Fino a giungere alla scorsa settimana con il mega round da 450 milioni di dollari guidato da Tiger Global Management che di investimenti in payment ne ha già fatti diversi, come quello in Stripe, tra i maggiori player mondiali della finanza tecnologica.
Una scalata in due anni che rafforza i numeri della startup (che oggi ha mille dipendenti in cinque continenti) e che premia gli sforzi incredibili di Guillaume che ha avuto un routine al limite dell’umano, come racconta su Forbes. Dal lunedì al venerdì vive a Londra, mentre nel weekend vola verso Dubai, dove ha la sua famiglia: «Mia moglie ha paura che se continuo così farò la fine del povero Steve Jobs, confida al giornale di business americano.

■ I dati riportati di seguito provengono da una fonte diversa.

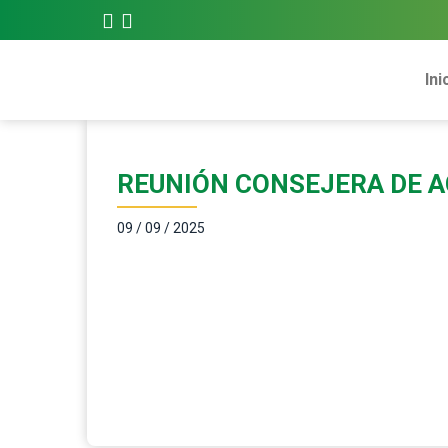
Ini
REUNIÓN CONSEJERA DE A
09 / 09 / 2025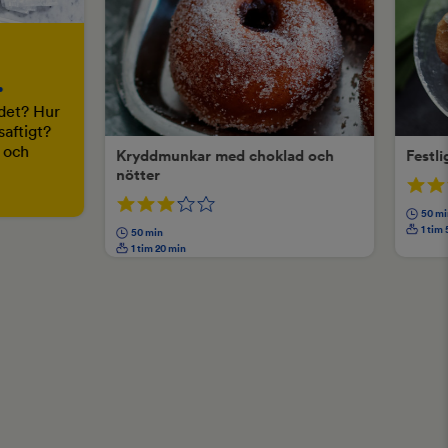
.
ödet? Hur
saftigt?
d och
Kryddmunkar med choklad och
Festli
nötter
50 mi
1 tim
50 min
1 tim 20 min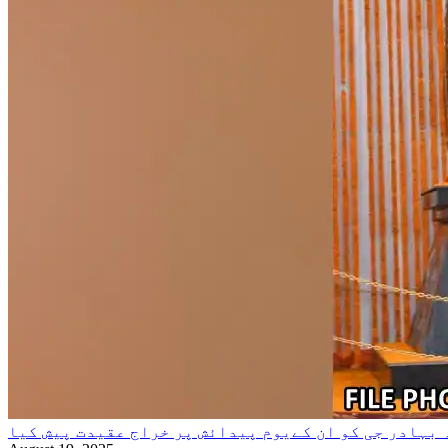
بہادر جی کو ان کےیوم پیدائش پر خراج عقیدت پیش کیا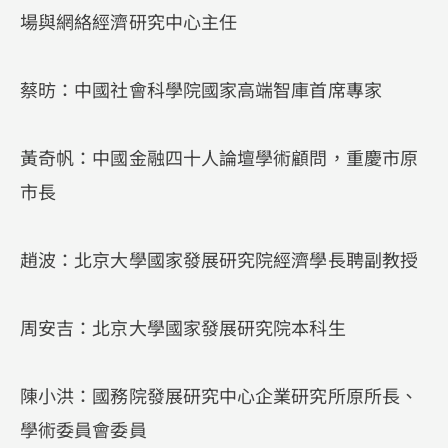
場與網絡經濟研究中心主任
蔡昉：中國社會科學院國家高端智庫首席專家
黃奇帆：中國金融四十人論壇學術顧問，重慶市原
市長
趙波：北京大學國家發展研究院經濟學長聘副教授
周安吉：北京大學國家發展研究院本科生
陳小洪：國務院發展研究中心企業研究所原所長、
學術委員會委員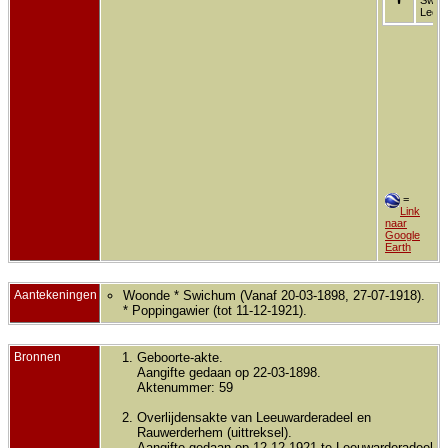
Leeuw
=
Link
naar
Google
Earth
Aantekeningen
Woonde * Swichum (Vanaf 20-03-1898, 27-07-1918).
* Poppingawier (tot 11-12-1921).
Bronnen
Geboorte-akte.
Aangifte gedaan op 22-03-1898.
Aktenummer: 59
Overlijdensakte van Leeuwarderadeel en
Rauwerderhem (uittreksel).
Aangifte gedaan op 12-12-1921 te Leeuwarderadeel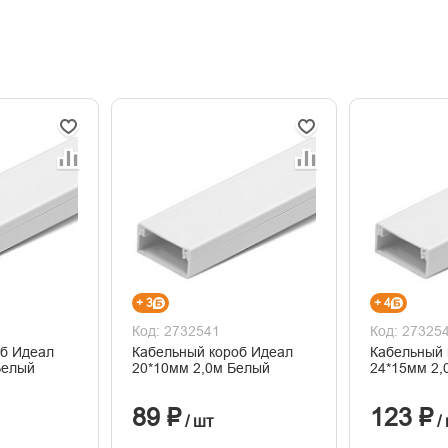
+ 3
+ 4
Код: 2732541
Код: 27325
об Идеал
Кабельный короб Идеал
Кабельный 
Белый
20*10мм 2,0м Белый
24*15мм 2,
89 ₽
123 ₽
/ шт
/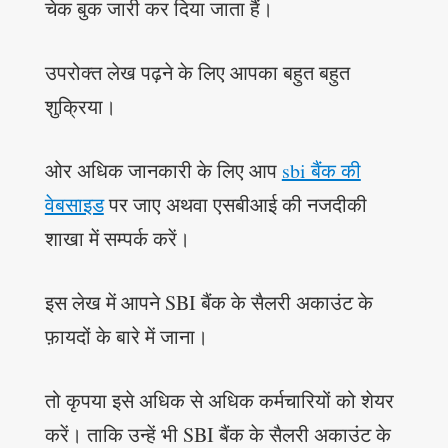
चेक बुक जारी कर दिया जाता हैं।
उपरोक्त लेख पढ़ने के लिए आपका बहुत बहुत
शुक्रिया।
ओर अधिक जानकारी के लिए आप
sbi बैंक की
वेबसाइड
पर जाए अथवा एसबीआई की नजदीकी
शाखा में सम्पर्क करें।
इस लेख में आपने SBI बैंक के सैलरी अकाउंट के
फ़ायदों के बारे में जाना।
तो कृपया इसे अधिक से अधिक कर्मचारियों को शेयर
करें। ताकि उन्हें भी SBI बैंक के सैलरी अकाउंट के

Checkout: i motivi del successo
Interrogato sui motivi del successo della sua soluzione in un mercato dove compete con player come Stripe o come l’olandese Ayden, restando in Europa, senza contare il sempre presente PayPal, Guillaume spiega che l’azienda ha voluto ritagliarsi una nicchia nel B2B, “essendo un partner silenzioso e affidabile per i business che vendono online: “I business hanno una relazione di amore/odio verso PayPal perché nelle sue politiche favorisce più i consumatori che gli imprenditori. Noi abbiamo scelto di focalizzarci sul B2B e siamo felici di averlo fatto».
Checkout ha costruito il suo successo su una piattaforma unificata, un’unica API che permette alle aziende di accettare pagamenti in tutto il mondo, e non solo. La sua soluzione integra anche altre funzionalità come un software di filtraggio antifrode e anche varie funzionalità di reporting.